Anyway, seems to be that deleting setting and setting back up again helps, so I've done that, and early indication of the last 4 hours seems to be good, going down about 0.5-1% per hour..... going to run down battery and charge a couple of times. Ill report back in a few days.
 
because a relatively short amount of BT usage should not deplete my usage that much, thats not what I paid for.

Anyway, seems to be that deleting setting and setting back up again helps, so I've done that, and early indication of the last 4 hours seems to be good, going down about 0.5-1% per hour..... going to run down battery and charge a couple of times. Ill report back in a few days.

whats your LTE signal at?

watching netflix on my LTE 2-3 bars of service i get 4.5 hours.
switching to 3g i get 6.5 hours continuous playback..
 
I thought I was normal/bad... but found out it was a bum phone. 2.5 hours of "light" usage and it was 0%... with location services turned off.
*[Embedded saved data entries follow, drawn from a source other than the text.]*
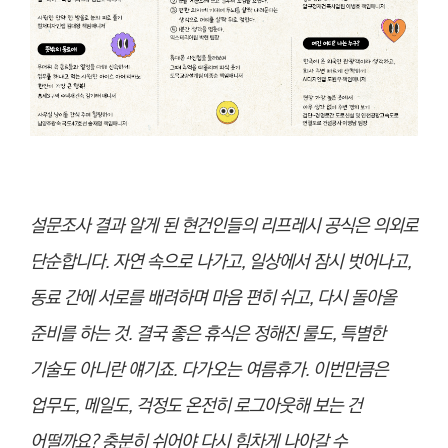
설문조사 결과 알게 된 현건인들의 리프레시 공식은 의외로
단순합니다. 자연 속으로 나가고, 일상에서 잠시 벗어나고,
동료 간에 서로를 배려하며 마음 편히 쉬고, 다시 돌아올
준비를 하는 것. 결국 좋은 휴식은 정해진 룰도, 특별한
기술도 아니란 얘기죠. 다가오는 여름휴가. 이번만큼은
업무도, 메일도, 걱정도 온전히 로그아웃해 보는 건
어떨까요? 충분히 쉬어야 다시 힘차게 나아갈 수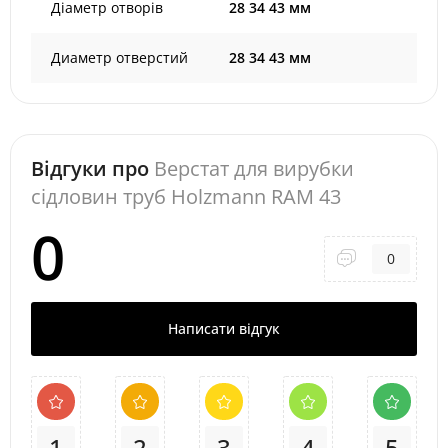
Діаметр отворів
28 34 43 мм
Диаметр отверстий
28 34 43 мм
Відгуки про
Верстат для вирубки
сідловин труб Holzmann RAM 43
0
0
Написати відгук
1
2
3
4
5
I went back to the Apple store tonight and they set me up for a swap tomorrow morning (I had to run at the time).
 
I think the battery life perception is aggravated by the lack of good charging options for this new phone. The cables are out of stock. There are no lightning-based car chargers. It just makes for a lot more attention being paid to what the battery can do, when the 4S was also a bit of a slouch in this department.
 
If you havin' charge issues I feel bad for you son; I got 99 problems but my batt ain't one, hit meh.

This is INSANE! I have no idea how you're managing that. If I pull mine straight off the charger (overnight), turn my display on, check facebook for 10 mins, type up a couple brief emails, and check my stocks -probably 20-30 mins of real-time use - my battery is down to no more than 93-95%. Not that I think battery life is particularly terrible (it's pretty much exactly what it was for my previous One X), but I'd LOVE to see what you're doing to get that kind of life.
 
Mine is pretty good. Around 7 hours of usage and over a day's worth of standby. Just normal internet, music, text/call games. It definitely gets the job done and I'm impressed.